The Rise of the Synthetic Weasel

Perspectives No. 299

Mustela sibirica by Johann Christian Daniel von Schreber
Mustela sibirica                              Johann Christian Daniel von Schreber  

   For discerning watercolor painters, a hand-made pure Kolinsky sable brush has always been the ultimate tool with which to create. These brushes are not made from sable hair at all—rather, they are made from only the tail hair of the winter coat of the male Siberian Kolinsky (Mustela Sibirica), a species of the weasel family. Because the animals are isolated to Siberia and northeast China, and because they do not do well in captivity, the cost of their hair has always been very high, usually about three times the cost of gold, or approximately $58,000.00 per pound today!

   Since 2013, the Kolinsky has been included in the Convention on International Trade in Endangered Species of Wild Fauna and Flora, or CITES agreements. The import ban on Kolinsky, which only affects United States customers, has made the pure Kolinsky brushes more difficult to find and much more expensive to buy. Eventually old stocks will be exhausted and there will not be any more available in the U.S., unless the ban is lifted. However, the ban has had some positive consequences (for both the male Kolinsky and for us) with manufacturers working hard to satisfy the demand for exceptional professional watercolor brushes.

   Thirty years ago, most synthetic watercolor brushes were not comparable to the Kolinsky, but a few manufacturers began to develop new fiber technologies in an effort to mimic the qualities inherent in natural Kolinsky hair. Since John was painting a lot of illustration and landscape work at that time, he was wearing out a lot of very expensive sable brushes and looking around for any alternatives. Around then, Jack Richeson created a new brush, the Series 9000, which behaved very similarly to a Kolinsky for a small fraction of the cost. It was made from seven different types of pointed synthetic fibers which gave it marvelous painting qualities. John switched from using a $125 size 12 Winsor and Newton sable round to a $25 Richeson size 20 synthetic round and has never looked back.

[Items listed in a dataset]
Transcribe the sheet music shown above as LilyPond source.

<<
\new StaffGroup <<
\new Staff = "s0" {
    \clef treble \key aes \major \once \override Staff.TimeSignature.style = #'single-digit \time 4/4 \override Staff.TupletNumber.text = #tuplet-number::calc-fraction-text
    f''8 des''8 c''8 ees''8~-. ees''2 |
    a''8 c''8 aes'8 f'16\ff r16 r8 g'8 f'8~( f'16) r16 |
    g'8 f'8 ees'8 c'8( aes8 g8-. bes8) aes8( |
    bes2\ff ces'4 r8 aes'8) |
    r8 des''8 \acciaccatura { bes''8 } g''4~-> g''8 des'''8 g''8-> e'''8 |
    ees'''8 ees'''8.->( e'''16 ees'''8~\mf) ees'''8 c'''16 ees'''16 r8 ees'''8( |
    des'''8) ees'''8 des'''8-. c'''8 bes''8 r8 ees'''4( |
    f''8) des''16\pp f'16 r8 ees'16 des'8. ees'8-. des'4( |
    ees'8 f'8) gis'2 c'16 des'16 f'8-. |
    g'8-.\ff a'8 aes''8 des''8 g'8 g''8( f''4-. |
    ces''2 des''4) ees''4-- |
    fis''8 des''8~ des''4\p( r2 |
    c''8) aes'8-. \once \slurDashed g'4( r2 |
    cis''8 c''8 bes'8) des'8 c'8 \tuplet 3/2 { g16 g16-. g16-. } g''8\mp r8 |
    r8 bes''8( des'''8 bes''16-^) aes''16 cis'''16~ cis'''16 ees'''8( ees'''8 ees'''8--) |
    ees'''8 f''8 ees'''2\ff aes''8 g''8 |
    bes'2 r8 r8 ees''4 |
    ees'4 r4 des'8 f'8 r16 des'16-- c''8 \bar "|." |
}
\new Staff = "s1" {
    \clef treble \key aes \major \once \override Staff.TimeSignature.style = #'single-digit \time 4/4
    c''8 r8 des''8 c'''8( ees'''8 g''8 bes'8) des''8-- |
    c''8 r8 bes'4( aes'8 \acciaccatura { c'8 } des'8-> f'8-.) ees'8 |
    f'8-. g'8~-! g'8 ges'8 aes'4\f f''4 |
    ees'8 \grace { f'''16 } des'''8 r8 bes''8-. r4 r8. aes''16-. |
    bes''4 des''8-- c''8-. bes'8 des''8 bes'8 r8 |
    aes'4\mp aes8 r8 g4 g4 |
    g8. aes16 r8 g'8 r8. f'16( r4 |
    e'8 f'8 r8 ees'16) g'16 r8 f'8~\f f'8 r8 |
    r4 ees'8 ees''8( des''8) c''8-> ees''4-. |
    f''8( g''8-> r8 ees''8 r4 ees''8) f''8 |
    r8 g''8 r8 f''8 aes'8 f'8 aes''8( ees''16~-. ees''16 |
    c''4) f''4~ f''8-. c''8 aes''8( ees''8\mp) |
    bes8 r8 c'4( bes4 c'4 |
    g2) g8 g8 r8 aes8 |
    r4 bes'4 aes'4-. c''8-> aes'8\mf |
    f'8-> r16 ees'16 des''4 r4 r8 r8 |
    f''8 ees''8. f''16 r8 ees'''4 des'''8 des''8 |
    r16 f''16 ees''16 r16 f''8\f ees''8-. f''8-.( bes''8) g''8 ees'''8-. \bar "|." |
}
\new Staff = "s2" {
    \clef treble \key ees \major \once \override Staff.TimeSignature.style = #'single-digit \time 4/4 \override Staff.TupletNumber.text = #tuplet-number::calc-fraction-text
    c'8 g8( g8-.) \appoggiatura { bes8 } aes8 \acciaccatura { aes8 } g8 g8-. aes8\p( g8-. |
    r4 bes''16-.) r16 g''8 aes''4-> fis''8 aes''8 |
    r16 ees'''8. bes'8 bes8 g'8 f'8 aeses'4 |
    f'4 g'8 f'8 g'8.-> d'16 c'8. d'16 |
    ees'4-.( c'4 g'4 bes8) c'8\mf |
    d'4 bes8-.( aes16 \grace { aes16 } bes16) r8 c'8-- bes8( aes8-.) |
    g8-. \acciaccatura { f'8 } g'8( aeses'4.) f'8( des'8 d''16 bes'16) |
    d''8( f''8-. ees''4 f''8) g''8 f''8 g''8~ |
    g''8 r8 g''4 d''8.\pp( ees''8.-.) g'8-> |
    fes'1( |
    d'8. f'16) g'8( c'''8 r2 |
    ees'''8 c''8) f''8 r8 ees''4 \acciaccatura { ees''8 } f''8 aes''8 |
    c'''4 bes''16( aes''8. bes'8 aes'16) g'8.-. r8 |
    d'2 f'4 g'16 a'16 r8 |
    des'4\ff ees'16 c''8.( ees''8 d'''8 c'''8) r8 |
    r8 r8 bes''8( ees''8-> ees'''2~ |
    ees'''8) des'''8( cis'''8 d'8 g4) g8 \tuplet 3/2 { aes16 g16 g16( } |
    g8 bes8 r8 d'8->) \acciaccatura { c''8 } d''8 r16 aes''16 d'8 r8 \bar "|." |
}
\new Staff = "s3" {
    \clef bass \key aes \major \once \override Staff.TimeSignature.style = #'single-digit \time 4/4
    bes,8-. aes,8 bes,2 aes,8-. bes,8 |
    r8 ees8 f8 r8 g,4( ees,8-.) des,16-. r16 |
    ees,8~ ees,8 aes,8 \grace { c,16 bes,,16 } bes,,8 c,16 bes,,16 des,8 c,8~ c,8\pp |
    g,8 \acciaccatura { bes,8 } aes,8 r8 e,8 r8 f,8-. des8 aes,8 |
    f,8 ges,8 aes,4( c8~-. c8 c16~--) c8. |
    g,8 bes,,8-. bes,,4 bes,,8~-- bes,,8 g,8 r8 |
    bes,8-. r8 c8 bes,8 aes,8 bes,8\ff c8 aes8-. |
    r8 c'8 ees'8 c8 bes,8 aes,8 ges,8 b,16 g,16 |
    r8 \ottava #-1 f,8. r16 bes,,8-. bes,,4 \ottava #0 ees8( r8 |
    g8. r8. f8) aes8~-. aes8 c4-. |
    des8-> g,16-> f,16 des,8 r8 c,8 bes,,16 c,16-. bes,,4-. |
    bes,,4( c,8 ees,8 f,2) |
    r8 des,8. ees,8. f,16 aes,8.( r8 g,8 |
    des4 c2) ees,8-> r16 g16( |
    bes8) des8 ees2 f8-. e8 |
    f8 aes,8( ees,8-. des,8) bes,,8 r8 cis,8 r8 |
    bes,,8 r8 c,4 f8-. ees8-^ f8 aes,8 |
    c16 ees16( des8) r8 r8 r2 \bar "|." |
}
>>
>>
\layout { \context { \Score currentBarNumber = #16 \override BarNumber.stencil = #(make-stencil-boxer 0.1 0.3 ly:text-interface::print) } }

* [Your tasks]
(1) List every line of the records that contains the string "grace".
(2) Continue the piece on Kolinsky sable and synthetic watercolor brushes from its final sentence.
The records are unrelated to the text about Kolinsky sable brushes.

* [Final results]
(1)
    ees'8 \grace { f'''16 } des'''8 r8 bes''8-. r4 r8. aes''16-. |
    d'4 bes8-.( aes16 \grace { aes16 } bes16) r8 c'8-- bes8( aes8-.) |
    ees,8~ ees,8 aes,8 \grace { c,16 bes,,16 } bes,,8 c,16 bes,,16 des,8 c,8~ c,8\pp |

(2)
   Today, the latest technology allows the nylon fibers to be tapered to extremely fine points. Fibers are extruded in varying weights allowing the brushes to be made up of different thicknesses of "hairs" providing hard snap. Fibers can also be curved along their length so that they cup to form a brush with a large paint-holding belly ending in a razor-sharp point. Most of the major brush manufacturers have adopted these technologies in their synthetic watercolor brush lines. They are so affordable that John can now paint using three of these at a time, each loaded with a different color.

   We think this development is a very positive move by the brush industry and encourage watercolorists out there to give synthetics a test drive. We will probably always have a couple of old Kolinsky brushes nearby for touches here and there, but the rise of these inexpensive and superb synthetics is a good thing for artists and Siberian Kolinsky weasels alike.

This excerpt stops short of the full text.